• Tugas Anda:
Tulis ulang semua item di bawah ini persis sama, baris demi baris, tanpa mengubah satu huruf pun.

• Datanya:

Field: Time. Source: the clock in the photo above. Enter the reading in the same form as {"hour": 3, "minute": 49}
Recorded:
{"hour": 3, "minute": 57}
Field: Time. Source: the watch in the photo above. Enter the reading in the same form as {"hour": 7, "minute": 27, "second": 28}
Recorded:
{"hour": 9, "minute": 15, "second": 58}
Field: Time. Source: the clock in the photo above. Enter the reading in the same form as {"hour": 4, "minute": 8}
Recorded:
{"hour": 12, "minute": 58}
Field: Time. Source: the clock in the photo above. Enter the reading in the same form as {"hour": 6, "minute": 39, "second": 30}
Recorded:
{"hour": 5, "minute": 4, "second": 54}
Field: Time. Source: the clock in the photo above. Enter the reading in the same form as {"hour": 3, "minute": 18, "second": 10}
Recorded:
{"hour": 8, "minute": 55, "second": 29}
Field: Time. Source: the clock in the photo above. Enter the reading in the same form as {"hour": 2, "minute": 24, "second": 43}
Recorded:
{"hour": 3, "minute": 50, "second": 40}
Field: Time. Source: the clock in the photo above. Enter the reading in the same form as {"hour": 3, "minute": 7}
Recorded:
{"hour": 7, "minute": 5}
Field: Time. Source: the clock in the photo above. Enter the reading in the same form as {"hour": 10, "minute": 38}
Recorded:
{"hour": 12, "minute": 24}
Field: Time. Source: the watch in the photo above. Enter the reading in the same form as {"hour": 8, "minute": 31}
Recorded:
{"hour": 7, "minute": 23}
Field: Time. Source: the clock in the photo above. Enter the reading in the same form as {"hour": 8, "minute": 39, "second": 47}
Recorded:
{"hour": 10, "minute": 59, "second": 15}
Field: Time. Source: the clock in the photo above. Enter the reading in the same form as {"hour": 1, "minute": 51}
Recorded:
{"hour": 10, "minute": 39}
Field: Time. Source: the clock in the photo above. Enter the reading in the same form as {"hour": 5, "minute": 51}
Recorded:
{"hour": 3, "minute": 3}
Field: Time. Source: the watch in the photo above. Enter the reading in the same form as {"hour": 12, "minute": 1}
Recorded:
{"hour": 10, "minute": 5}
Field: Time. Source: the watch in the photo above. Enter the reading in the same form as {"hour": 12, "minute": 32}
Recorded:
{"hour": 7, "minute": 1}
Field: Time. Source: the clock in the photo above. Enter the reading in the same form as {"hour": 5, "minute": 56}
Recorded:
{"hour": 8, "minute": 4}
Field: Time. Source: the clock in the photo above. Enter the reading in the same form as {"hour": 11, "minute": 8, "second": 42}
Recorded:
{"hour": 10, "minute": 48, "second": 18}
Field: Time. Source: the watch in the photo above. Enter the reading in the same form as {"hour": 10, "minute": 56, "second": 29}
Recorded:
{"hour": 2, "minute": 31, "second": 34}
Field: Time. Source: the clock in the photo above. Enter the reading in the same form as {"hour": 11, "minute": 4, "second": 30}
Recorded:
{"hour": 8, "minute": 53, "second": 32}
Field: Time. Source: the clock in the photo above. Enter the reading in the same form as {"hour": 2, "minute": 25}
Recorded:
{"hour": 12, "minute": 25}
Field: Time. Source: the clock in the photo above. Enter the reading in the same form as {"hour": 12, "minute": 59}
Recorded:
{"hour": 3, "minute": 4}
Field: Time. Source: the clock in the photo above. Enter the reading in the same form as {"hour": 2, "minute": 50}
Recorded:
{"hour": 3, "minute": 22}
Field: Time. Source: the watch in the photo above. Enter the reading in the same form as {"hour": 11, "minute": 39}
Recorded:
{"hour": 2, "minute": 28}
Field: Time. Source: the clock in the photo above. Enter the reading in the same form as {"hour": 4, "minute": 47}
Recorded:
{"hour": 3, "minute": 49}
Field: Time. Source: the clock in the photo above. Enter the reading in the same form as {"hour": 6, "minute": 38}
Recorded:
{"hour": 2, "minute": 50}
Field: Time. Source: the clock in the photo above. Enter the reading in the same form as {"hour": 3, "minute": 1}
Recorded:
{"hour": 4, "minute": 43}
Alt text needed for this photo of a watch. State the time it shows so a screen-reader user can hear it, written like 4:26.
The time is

• Jawaban benar:
Field: Time. Source: the clock in the photo above. Enter the reading in the same form as {"hour": 3, "minute": 49}
Recorded:
{"hour": 3, "minute": 57}
Field: Time. Source: the watch in the photo above. Enter the reading in the same form as {"hour": 7, "minute": 27, "second": 28}
Recorded:
{"hour": 9, "minute": 15, "second": 58}
Field: Time. Source: the clock in the photo above. Enter the reading in the same form as {"hour": 4, "minute": 8}
Recorded:
{"hour": 12, "minute": 58}
Field: Time. Source: the clock in the photo above. Enter the reading in the same form as {"hour": 6, "minute": 39, "second": 30}
Recorded:
{"hour": 5, "minute": 4, "second": 54}
Field: Time. Source: the clock in the photo above. Enter the reading in the same form as {"hour": 3, "minute": 18, "second": 10}
Recorded:
{"hour": 8, "minute": 55, "second": 29}
Field: Time. Source: the clock in the photo above. Enter the reading in the same form as {"hour": 2, "minute": 24, "second": 43}
Recorded:
{"hour": 3, "minute": 50, "second": 40}
Field: Time. Source: the clock in the photo above. Enter the reading in the same form as {"hour": 3, "minute": 7}
Recorded:
{"hour": 7, "minute": 5}
Field: Time. Source: the clock in the photo above. Enter the reading in the same form as {"hour": 10, "minute": 38}
Recorded:
{"hour": 12, "minute": 24}
Field: Time. Source: the watch in the photo above. Enter the reading in the same form as {"hour": 8, "minute": 31}
Recorded:
{"hour": 7, "minute": 23}
Field: Time. Source: the clock in the photo above. Enter the reading in the same form as {"hour": 8, "minute": 39, "second": 47}
Recorded:
{"hour": 10, "minute": 59, "second": 15}
Field: Time. Source: the clock in the photo above. Enter the reading in the same form as {"hour": 1, "minute": 51}
Recorded:
{"hour": 10, "minute": 39}
Field: Time. Source: the clock in the photo above. Enter the reading in the same form as {"hour": 5, "minute": 51}
Recorded:
{"hour": 3, "minute": 3}
Field: Time. Source: the watch in the photo above. Enter the reading in the same form as {"hour": 12, "minute": 1}
Recorded:
{"hour": 10, "minute": 5}
Field: Time. Source: the watch in the photo above. Enter the reading in the same form as {"hour": 12, "minute": 32}
Recorded:
{"hour": 7, "minute": 1}
Field: Time. Source: the clock in the photo above. Enter the reading in the same form as {"hour": 5, "minute": 56}
Recorded:
{"hour": 8, "minute": 4}
Field: Time. Source: the clock in the photo above. Enter the reading in the same form as {"hour": 11, "minute": 8, "second": 42}
Recorded:
{"hour": 10, "minute": 48, "second": 18}
Field: Time. Source: the watch in the photo above. Enter the reading in the same form as {"hour": 10, "minute": 56, "second": 29}
Recorded:
{"hour": 2, "minute": 31, "second": 34}
Field: Time. Source: the clock in the photo above. Enter the reading in the same form as {"hour": 11, "minute": 4, "second": 30}
Recorded:
{"hour": 8, "minute": 53, "second": 32}
Field: Time. Source: the clock in the photo above. Enter the reading in the same form as {"hour": 2, "minute": 25}
Recorded:
{"hour": 12, "minute": 25}
Field: Time. Source: the clock in the photo above. Enter the reading in the same form as {"hour": 12, "minute": 59}
Recorded:
{"hour": 3, "minute": 4}
Field: Time. Source: the clock in the photo above. Enter the reading in the same form as {"hour": 2, "minute": 50}
Recorded:
{"hour": 3, "minute": 22}
Field: Time. Source: the watch in the photo above. Enter the reading in the same form as {"hour": 11, "minute": 39}
Recorded:
{"hour": 2, "minute": 28}
Field: Time. Source: the clock in the photo above. Enter the reading in the same form as {"hour": 4, "minute": 47}
Recorded:
{"hour": 3, "minute": 49}
Field: Time. Source: the clock in the photo above. Enter the reading in the same form as {"hour": 6, "minute": 38}
Recorded:
{"hour": 2, "minute": 50}
Field: Time. Source: the clock in the photo above. Enter the reading in the same form as {"hour": 3, "minute": 1}
Recorded:
{"hour": 4, "minute": 43}
Alt text needed for this photo of a watch. State the time it shows so a screen-reader user can hear it, written like 4:26.
The time is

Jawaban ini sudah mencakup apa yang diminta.